### Task input
-*-

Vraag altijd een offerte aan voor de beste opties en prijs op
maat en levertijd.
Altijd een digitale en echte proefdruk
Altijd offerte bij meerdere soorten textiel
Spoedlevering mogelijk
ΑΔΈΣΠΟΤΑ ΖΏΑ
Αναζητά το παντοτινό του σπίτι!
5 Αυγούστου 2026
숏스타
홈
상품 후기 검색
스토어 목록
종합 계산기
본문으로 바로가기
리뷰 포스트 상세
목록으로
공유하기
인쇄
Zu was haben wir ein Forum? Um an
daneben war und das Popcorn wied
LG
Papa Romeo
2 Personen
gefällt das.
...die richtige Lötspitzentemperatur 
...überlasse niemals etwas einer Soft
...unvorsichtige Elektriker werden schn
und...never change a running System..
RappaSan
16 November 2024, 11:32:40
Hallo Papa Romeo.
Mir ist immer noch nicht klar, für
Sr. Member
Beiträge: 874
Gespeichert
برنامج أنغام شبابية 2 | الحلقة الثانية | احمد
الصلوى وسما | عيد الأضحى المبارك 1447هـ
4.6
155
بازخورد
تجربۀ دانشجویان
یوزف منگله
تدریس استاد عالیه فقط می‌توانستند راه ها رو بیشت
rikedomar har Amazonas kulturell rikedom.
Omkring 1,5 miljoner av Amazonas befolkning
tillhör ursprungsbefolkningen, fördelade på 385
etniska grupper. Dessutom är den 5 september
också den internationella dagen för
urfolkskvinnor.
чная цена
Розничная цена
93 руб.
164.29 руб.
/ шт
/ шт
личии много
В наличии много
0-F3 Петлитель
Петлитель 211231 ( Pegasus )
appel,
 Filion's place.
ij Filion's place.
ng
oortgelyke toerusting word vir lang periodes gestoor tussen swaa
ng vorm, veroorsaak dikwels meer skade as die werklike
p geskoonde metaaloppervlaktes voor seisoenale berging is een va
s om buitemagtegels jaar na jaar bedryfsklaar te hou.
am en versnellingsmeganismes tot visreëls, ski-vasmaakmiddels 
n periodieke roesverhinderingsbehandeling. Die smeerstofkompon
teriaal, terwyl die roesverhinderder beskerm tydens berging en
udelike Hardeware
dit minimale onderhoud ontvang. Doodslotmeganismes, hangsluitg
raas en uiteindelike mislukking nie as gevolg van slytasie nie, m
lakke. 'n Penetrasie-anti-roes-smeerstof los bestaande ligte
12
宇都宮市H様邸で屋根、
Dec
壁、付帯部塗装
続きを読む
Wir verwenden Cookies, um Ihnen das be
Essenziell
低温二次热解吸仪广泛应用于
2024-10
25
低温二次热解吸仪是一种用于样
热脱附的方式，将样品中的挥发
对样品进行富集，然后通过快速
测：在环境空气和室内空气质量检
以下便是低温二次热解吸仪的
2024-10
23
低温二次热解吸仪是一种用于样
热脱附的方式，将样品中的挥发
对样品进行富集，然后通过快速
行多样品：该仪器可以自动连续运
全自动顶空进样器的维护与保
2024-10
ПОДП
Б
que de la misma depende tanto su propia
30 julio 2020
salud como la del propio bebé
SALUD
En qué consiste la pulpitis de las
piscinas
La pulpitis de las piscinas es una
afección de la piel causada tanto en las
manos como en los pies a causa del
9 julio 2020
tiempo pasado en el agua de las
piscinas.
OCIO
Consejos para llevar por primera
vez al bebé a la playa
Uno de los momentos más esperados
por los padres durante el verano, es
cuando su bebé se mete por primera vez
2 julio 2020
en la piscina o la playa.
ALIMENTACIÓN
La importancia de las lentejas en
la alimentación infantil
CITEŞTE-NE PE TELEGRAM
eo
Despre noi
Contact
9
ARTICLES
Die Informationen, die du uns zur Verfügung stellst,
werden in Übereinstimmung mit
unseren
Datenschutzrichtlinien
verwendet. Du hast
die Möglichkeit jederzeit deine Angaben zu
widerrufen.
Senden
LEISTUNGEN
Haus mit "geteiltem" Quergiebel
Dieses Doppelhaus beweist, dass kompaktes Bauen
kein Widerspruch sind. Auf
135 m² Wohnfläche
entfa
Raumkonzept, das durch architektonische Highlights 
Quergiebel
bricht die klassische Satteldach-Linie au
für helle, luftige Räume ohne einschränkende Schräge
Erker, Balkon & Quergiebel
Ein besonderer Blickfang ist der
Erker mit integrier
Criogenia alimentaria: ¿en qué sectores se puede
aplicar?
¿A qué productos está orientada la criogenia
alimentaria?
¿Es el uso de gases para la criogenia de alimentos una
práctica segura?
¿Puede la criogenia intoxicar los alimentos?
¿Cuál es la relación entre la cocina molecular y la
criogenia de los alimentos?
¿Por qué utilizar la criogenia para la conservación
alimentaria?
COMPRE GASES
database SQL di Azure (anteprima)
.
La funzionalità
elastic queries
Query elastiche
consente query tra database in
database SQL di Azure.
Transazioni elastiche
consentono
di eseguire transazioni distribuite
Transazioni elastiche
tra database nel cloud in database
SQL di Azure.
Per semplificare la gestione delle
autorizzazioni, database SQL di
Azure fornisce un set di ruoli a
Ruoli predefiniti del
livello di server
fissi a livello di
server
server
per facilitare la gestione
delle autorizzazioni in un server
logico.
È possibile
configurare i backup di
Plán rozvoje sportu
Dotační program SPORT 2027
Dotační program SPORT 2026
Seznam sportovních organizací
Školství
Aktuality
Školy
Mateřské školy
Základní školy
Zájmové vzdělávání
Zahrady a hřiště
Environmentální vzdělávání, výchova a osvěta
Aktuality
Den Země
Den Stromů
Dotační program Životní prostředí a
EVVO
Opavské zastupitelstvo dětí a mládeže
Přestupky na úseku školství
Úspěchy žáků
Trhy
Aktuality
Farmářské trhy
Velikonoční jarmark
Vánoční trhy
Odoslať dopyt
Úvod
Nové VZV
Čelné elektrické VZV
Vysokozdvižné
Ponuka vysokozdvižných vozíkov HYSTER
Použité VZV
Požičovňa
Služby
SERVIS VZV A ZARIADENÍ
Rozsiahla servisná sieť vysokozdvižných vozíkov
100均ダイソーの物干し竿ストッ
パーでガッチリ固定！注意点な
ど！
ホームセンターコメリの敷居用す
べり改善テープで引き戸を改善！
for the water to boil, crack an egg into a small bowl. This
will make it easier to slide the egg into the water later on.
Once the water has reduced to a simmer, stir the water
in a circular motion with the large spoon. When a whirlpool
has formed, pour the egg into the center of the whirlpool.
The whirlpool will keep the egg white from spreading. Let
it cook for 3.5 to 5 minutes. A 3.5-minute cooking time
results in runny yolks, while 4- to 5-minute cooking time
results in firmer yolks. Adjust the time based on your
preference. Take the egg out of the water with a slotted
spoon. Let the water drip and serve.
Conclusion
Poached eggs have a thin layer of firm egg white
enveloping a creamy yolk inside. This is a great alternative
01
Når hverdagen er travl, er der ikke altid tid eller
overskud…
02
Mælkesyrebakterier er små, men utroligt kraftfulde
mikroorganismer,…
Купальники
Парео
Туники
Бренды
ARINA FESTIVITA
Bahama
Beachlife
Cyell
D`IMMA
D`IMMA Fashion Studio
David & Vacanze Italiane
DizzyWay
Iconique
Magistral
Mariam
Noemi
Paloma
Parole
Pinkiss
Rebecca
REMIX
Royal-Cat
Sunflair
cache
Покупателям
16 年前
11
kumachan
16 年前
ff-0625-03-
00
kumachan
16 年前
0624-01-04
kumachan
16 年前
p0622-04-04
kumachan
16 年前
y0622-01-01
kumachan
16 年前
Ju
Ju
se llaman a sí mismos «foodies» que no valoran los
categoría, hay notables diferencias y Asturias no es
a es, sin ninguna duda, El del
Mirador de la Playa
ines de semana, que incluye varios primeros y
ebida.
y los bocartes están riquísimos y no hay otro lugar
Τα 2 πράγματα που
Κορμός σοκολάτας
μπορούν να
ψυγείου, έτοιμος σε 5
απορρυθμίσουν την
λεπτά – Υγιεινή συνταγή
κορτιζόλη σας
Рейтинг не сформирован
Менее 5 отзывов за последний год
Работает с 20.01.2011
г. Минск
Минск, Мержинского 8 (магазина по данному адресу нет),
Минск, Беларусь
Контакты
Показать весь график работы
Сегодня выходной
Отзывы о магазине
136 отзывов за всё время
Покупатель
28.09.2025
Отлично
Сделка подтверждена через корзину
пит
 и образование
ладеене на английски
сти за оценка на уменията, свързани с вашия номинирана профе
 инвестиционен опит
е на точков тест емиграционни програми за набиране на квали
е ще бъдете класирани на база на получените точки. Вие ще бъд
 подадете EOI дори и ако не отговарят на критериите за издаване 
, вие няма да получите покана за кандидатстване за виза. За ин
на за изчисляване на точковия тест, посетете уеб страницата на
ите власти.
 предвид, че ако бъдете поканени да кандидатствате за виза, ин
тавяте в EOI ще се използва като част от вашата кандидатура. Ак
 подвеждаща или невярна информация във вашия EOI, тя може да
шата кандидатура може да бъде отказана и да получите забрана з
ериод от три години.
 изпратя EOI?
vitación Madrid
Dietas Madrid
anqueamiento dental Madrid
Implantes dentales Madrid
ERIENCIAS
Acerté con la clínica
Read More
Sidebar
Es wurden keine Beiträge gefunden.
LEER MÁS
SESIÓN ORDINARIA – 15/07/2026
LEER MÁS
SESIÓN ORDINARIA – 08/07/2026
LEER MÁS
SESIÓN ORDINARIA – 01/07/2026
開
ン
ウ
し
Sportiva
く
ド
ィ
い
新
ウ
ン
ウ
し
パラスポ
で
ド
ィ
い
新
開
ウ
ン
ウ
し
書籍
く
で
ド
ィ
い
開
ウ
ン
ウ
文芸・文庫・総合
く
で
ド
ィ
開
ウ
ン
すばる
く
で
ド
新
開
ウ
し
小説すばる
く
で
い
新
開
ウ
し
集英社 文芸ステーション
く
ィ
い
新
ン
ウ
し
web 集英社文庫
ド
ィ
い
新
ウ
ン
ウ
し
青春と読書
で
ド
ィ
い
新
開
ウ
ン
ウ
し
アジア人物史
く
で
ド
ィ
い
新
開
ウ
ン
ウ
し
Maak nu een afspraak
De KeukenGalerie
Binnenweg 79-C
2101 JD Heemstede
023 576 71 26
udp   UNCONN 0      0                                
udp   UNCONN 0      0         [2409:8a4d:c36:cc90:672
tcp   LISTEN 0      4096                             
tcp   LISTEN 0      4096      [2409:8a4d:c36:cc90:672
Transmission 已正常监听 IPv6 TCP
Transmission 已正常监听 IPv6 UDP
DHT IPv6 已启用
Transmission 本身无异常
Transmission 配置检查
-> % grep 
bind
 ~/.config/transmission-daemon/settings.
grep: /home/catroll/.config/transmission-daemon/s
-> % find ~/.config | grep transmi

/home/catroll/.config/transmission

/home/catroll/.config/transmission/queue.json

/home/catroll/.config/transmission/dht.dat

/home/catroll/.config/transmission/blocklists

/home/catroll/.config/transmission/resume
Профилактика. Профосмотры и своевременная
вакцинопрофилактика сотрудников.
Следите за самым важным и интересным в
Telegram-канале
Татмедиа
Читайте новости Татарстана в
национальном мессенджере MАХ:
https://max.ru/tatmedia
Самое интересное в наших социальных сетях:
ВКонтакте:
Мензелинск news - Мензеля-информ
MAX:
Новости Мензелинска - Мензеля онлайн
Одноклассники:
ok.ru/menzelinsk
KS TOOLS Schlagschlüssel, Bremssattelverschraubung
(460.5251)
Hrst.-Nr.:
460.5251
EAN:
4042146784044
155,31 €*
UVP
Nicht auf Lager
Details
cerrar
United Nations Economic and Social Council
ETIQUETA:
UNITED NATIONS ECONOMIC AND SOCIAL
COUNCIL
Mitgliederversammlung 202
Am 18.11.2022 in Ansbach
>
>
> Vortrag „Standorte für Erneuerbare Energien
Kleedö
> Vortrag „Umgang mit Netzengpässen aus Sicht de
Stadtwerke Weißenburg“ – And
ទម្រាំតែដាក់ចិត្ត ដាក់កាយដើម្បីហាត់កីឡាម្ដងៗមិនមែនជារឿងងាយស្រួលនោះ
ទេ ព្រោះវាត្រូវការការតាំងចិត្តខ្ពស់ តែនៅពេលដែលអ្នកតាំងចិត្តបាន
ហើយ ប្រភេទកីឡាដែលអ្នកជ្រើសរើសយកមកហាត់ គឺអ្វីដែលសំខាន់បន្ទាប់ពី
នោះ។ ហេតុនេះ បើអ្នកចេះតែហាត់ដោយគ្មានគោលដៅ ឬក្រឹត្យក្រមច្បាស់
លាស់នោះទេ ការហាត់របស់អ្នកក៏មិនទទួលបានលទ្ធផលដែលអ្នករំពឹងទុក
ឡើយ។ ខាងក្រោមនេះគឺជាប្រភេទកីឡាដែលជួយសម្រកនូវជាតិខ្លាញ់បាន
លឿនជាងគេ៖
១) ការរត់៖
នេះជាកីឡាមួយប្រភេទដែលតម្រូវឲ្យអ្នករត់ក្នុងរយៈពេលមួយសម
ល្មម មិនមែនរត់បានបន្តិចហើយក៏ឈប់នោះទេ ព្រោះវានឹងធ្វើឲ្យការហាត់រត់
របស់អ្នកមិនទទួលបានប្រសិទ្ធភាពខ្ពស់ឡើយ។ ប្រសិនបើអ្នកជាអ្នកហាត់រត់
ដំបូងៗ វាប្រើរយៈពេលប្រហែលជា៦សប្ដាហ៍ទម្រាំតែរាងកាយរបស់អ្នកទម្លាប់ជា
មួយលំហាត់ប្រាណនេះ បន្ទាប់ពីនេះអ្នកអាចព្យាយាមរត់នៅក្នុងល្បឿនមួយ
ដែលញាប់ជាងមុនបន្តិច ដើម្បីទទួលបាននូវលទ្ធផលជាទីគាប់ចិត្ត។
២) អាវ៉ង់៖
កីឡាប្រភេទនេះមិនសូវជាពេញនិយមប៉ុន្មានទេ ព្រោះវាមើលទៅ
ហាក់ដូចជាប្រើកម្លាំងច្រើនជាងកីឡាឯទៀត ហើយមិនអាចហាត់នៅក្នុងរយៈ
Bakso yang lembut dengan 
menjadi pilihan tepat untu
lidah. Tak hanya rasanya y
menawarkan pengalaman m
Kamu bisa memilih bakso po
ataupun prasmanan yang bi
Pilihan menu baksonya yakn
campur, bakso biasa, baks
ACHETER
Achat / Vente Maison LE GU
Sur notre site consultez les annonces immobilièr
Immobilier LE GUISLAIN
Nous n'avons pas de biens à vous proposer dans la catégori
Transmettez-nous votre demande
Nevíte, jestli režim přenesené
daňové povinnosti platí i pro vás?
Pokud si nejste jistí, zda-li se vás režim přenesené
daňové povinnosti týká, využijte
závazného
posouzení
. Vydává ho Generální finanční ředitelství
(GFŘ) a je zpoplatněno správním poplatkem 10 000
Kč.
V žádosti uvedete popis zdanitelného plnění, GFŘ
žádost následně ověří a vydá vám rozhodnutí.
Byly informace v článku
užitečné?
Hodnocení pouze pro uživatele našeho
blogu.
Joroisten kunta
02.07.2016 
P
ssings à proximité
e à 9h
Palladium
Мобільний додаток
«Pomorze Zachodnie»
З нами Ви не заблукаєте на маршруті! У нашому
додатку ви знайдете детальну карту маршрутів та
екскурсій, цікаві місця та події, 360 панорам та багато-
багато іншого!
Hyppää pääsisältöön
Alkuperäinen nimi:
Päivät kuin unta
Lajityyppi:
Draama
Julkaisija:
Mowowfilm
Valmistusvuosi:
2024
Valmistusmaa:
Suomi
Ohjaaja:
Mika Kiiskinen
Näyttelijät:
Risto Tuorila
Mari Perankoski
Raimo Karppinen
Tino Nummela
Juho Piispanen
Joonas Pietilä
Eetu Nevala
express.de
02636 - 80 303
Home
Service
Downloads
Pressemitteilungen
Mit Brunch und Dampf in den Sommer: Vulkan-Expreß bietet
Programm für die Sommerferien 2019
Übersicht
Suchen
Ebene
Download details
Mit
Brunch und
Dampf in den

-*-

### Exercise description
Nothing but the lines from the beginning of the records through the line with "5 Αυγούστου 2026" should appear, each printed exactly.

### Task result
Vraag altijd een offerte aan voor de beste opties en prijs op
maat en levertijd.
Altijd een digitale en echte proefdruk
Altijd offerte bij meerdere soorten textiel
Spoedlevering mogelijk
ΑΔΈΣΠΟΤΑ ΖΏΑ
Αναζητά το παντοτινό του σπίτι!
5 Αυγούστου 2026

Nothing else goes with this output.